:: Text extract

# George 'Buzz' Beurling DSO DFC DFM & Bar - 20 May 1948



## Gunner (23 May 2005)

I wonder how many of us knew who he was?

On 20 May 1948, George 'Buzz' Beurling DSO DFC DFM & Bar, Canada's top Second World War air ace with 31-1/2 kills, died at age 26 when the Norseman aircraft he was piloting for the Israeli underground army Haganah blew up at Urbe airport near Rome.  Beurling was born on the Miramachi, and raised in Verdun, Que.  Unable to enrol in the RCAF, he joined the RAF and became a national hero in Britain and Canada for shooting down 27 German and Italian warplanes over Malta in a two-week period.  He was buried in Rome's English Cemetery between the graves of Keats and Shelley, but two years later the grateful state of Israel exhumed his body, laid him in state in Haifa and buried him at the base of Mount Carmel, near the cave of Elijah the Prophet..


----------



## pronto (23 May 2005)

::::

* Requirements *
**A.** Reproduce everything in the forum thread about Buzz Beurling from "I wonder how" down to "pronto (23 May 2005)", switching "Norseman" to "Beechcraft".
**B.** Gather each line of the records that contains the string "minimum".
The forum thread about Buzz Beurling and the records that follow it were taken from unrelated sources.

:: Material supplied

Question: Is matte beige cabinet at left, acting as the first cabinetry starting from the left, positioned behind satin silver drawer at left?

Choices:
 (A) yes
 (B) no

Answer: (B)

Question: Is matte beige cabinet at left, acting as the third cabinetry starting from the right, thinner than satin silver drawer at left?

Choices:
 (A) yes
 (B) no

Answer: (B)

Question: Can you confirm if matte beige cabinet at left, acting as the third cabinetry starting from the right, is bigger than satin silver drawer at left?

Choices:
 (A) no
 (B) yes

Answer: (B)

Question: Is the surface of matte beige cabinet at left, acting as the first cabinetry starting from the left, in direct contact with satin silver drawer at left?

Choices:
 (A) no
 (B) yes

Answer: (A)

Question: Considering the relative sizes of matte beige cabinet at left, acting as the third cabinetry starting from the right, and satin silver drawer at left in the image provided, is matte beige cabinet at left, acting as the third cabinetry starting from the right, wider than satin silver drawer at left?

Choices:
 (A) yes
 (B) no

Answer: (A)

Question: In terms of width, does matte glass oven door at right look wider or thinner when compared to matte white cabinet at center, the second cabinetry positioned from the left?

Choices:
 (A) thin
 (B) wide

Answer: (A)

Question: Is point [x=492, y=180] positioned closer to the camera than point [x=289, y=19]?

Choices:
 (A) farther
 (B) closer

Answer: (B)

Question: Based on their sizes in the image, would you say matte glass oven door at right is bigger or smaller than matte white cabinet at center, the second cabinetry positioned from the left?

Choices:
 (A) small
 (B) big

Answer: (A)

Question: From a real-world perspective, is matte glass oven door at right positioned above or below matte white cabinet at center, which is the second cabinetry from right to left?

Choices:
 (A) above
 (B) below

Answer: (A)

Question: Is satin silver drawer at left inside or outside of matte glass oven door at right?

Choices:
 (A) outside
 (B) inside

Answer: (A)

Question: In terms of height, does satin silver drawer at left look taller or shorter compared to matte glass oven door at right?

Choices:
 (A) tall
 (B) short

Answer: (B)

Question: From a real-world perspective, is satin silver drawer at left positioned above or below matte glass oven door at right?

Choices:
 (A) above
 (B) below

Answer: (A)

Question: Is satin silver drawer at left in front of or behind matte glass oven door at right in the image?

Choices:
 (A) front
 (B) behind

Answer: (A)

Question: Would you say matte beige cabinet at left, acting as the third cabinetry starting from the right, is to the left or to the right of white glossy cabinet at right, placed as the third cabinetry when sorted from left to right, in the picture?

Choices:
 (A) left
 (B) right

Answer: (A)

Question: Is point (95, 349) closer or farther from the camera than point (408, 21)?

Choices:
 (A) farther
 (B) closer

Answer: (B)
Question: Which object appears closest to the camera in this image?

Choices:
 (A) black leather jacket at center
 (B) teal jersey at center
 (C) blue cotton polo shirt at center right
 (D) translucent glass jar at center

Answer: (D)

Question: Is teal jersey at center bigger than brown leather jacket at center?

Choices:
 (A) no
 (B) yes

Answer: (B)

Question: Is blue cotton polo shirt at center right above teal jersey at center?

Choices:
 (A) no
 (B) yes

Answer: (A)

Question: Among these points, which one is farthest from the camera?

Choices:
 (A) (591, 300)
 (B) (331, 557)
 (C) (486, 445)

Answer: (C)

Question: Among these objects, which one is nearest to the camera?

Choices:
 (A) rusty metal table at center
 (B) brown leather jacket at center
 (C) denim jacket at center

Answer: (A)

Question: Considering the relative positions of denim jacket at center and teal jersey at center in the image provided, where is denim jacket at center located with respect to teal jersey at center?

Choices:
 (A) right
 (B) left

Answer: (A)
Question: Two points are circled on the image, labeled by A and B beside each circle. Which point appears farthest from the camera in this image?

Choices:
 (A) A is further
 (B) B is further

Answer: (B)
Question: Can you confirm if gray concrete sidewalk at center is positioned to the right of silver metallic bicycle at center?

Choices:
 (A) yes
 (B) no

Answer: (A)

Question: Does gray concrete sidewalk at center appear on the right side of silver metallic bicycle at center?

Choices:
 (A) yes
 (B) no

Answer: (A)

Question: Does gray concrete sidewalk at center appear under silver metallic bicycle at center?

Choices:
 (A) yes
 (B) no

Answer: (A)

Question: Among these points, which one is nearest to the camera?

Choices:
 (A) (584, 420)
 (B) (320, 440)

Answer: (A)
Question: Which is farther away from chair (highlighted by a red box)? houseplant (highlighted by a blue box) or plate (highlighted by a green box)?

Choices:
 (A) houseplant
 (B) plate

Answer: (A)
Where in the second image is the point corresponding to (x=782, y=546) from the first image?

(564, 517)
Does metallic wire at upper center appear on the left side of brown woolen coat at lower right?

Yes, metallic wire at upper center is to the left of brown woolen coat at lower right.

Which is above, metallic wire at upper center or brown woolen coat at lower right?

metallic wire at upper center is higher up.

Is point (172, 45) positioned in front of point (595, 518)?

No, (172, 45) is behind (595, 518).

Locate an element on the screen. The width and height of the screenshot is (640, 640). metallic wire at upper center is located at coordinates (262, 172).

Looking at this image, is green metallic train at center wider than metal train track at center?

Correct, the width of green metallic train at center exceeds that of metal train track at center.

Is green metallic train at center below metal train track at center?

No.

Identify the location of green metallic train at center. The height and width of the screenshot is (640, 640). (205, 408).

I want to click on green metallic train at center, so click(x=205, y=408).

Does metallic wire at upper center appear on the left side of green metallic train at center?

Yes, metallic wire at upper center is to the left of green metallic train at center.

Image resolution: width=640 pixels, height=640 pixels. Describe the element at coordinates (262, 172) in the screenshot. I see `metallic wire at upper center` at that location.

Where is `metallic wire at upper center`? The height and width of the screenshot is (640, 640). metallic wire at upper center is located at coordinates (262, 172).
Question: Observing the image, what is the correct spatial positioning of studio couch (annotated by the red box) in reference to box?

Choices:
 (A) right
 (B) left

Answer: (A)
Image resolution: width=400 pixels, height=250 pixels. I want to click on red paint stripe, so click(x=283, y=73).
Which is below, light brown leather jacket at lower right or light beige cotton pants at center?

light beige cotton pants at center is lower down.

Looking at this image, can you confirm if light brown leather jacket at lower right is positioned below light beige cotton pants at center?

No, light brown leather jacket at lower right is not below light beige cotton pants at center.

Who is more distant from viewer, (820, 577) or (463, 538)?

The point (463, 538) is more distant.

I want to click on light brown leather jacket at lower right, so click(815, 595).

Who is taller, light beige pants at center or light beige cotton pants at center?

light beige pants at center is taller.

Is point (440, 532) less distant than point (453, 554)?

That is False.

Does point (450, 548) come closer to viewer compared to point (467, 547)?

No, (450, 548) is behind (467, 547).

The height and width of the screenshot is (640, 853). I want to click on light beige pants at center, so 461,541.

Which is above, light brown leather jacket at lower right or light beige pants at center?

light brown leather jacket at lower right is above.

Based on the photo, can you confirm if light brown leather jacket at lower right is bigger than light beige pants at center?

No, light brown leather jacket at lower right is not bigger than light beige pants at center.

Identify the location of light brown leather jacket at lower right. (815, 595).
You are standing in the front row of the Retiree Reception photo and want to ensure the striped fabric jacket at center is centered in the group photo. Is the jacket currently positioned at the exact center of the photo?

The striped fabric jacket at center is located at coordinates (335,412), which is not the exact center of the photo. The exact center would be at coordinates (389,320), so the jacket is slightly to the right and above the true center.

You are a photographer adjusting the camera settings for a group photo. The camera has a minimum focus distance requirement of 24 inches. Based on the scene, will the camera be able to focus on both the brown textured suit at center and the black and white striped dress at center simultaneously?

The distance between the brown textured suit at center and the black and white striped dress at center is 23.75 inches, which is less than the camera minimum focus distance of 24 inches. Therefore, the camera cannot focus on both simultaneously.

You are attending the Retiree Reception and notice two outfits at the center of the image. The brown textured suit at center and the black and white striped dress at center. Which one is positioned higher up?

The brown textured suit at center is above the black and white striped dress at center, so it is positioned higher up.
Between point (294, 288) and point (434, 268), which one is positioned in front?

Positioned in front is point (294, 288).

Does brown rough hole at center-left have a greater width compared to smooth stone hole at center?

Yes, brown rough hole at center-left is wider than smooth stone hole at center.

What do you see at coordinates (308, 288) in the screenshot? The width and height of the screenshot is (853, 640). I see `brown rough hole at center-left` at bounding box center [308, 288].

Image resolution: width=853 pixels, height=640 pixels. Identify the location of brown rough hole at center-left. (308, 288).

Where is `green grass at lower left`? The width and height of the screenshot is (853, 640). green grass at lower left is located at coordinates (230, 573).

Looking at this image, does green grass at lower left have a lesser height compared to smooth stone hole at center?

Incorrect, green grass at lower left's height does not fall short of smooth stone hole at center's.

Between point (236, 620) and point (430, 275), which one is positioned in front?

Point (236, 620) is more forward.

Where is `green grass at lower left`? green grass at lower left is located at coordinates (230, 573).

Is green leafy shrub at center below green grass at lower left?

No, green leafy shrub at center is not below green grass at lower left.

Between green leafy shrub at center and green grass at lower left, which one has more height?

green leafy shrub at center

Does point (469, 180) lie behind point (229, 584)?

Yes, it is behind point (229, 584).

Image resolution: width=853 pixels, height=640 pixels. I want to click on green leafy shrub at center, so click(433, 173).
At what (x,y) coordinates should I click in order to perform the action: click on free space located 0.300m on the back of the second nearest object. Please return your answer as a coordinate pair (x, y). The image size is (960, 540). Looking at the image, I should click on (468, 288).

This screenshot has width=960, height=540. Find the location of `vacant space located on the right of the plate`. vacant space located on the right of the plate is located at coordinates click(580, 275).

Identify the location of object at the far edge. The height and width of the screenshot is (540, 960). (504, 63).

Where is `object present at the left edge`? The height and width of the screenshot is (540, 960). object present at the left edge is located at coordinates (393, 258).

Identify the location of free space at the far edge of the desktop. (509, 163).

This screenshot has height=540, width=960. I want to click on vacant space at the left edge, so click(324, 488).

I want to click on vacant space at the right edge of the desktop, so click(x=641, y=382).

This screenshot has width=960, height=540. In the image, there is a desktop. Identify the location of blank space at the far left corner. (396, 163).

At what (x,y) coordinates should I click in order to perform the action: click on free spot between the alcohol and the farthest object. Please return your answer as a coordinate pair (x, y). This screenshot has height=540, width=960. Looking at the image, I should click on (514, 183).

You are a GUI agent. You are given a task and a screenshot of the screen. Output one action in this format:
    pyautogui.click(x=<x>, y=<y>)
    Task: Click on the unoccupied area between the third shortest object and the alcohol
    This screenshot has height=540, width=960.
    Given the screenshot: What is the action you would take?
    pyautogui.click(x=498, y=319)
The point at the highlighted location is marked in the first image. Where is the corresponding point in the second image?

::::

* Outputs by task *
**A.**
I wonder how many of us knew who he was?

On 20 May 1948, George 'Buzz' Beurling DSO DFC DFM & Bar, Canada's top Second World War air ace with 31-1/2 kills, died at age 26 when the Beechcraft aircraft he was piloting for the Israeli underground army Haganah blew up at Urbe airport near Rome.  Beurling was born on the Miramachi, and raised in Verdun, Que.  Unable to enrol in the RCAF, he joined the RAF and became a national hero in Britain and Canada for shooting down 27 German and Italian warplanes over Malta in a two-week period.  He was buried in Rome's English Cemetery between the graves of Keats and Shelley, but two years later the grateful state of Israel exhumed his body, laid him in state in Haifa and buried him at the base of Mount Carmel, near the cave of Elijah the Prophet..


----------



## pronto (23 May 2005)

**B.**
You are a photographer adjusting the camera settings for a group photo. The camera has a minimum focus distance requirement of 24 inches. Based on the scene, will the camera be able to focus on both the brown textured suit at center and the black and white striped dress at center simultaneously?
The distance between the brown textured suit at center and the black and white striped dress at center is 23.75 inches, which is less than the camera minimum focus distance of 24 inches. Therefore, the camera cannot focus on both simultaneously.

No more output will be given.